David Cameron today attempted to shore up support among Conservative MPs by appointing a ‘Minister for his own Backbenches’.
Allies of the Prime Minister have been urging him for months to improve Downing Street’s relationship with restive Tory MPs who complain that their views are not being listened to in Government.
As a result he has appointed a one of the Coalition’s most outspoken right-wing ministers to become a senior Number 10 troubleshooter.
John Hayes, the current energy minister who publically declared his opposition on onshore wind farms, will become the Prime Minister’s senior parliamentary advisor.
Mr Hayes will be a minister of state without portfolio in the Cabinet Office and has also been appointed to the Privy Council, said Number 10 in a statement.
His role in the Department of Energy and Climate Change (DECC) will be taken by Michael Fallon – who will combine the energy brief with his current role as a minister in the Business Department.

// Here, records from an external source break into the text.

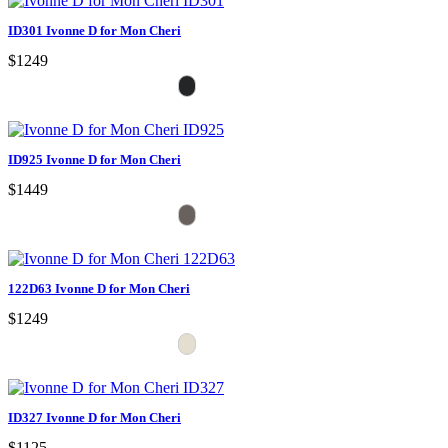
ID301 Ivonne D for Mon Cheri
$1249
ID925 Ivonne D for Mon Cheri
$1449
122D63 Ivonne D for Mon Cheri
$1249
ID327 Ivonne D for Mon Cheri
$1125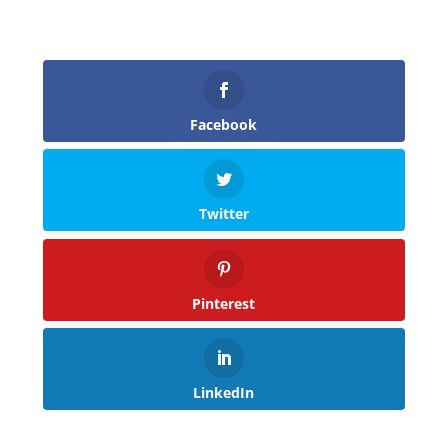
Facebook
Twitter
Pinterest
LinkedIn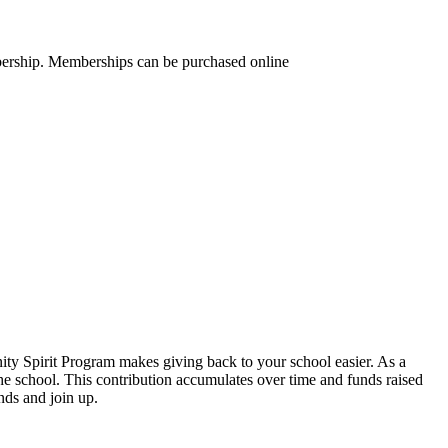
mbership. Memberships can be purchased online
y Spirit Program makes giving back to your school easier. As a
 school. This contribution accumulates over time and funds raised
ds and join up.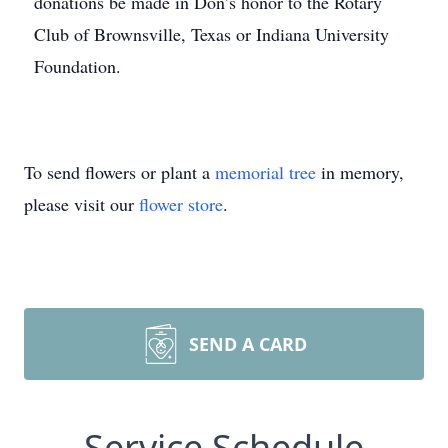
donations be made in Don’s honor to the Rotary
Club of Brownsville, Texas or Indiana University
Foundation.
To send flowers or plant a
memorial tree
in memory,
please visit our
flower store
.
SEND A CARD
Service Schedule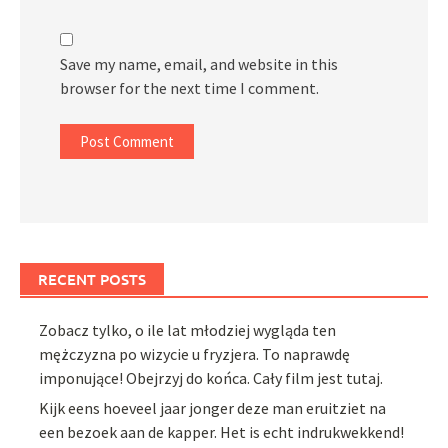
Save my name, email, and website in this
browser for the next time I comment.
RECENT POSTS
Zobacz tylko, o ile lat młodziej wygląda ten
mężczyzna po wizycie u fryzjera. To naprawdę
imponujące! Obejrzyj do końca. Cały film jest tutaj.
Kijk eens hoeveel jaar jonger deze man eruitziet na
een bezoek aan de kapper. Het is echt indrukwekkend!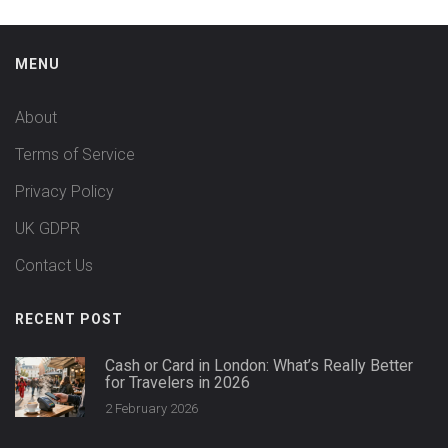
MENU
About
Terms of Service
Privacy Policy
UK GDPR
Contact Us
RECENT POST
Cash or Card in London: What’s Really Better
for Travelers in 2026
2 February 2026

Sources in DECC stressed that there had been no pressure from Ed Davey, the Liberal Democrat Climate Change Secretary, to move Mr Hayes despite the pair clashing over onshore wind farms.
They said the move had been initiated by Number 10 who wanted Mr Hayes to play a different role. It comes as The Spectator magazine today reports that around 25 letters of no confidence in Mr Cameron have been sent by Tory MPs to the Chairman of the Tory backbench 1922 committee. It takes 46 MPs to write to the Committee to trigger a vote of no confidence.
One ally of the Prime Minister said he had been urging him for some time to appoint an “ambassador” to represent Mr Cameron’s views to his MPs and feed-back intelligence and concern to Downing Street.
“This is something that should have been done by Ed Llewellyn (Mr Cameron’s chief of staff) but it really hasn’t,” said one source close the Prime Minister.
“The problem is that while MPs maybe big men and women in their constituencies they find that when they come down to Westminster they get treated by the party as if they don’t really matter. And that leads to resentment.
“I for one have told the PM that he needs to address that and have someone close to him who can spend time in the House of Commons tea room listening to concerns and complaints and feeding them back.”
Another source said Mr Fallon's appointment would give energy “a stronger business focus”, as he already has part of the energy brief in the business department.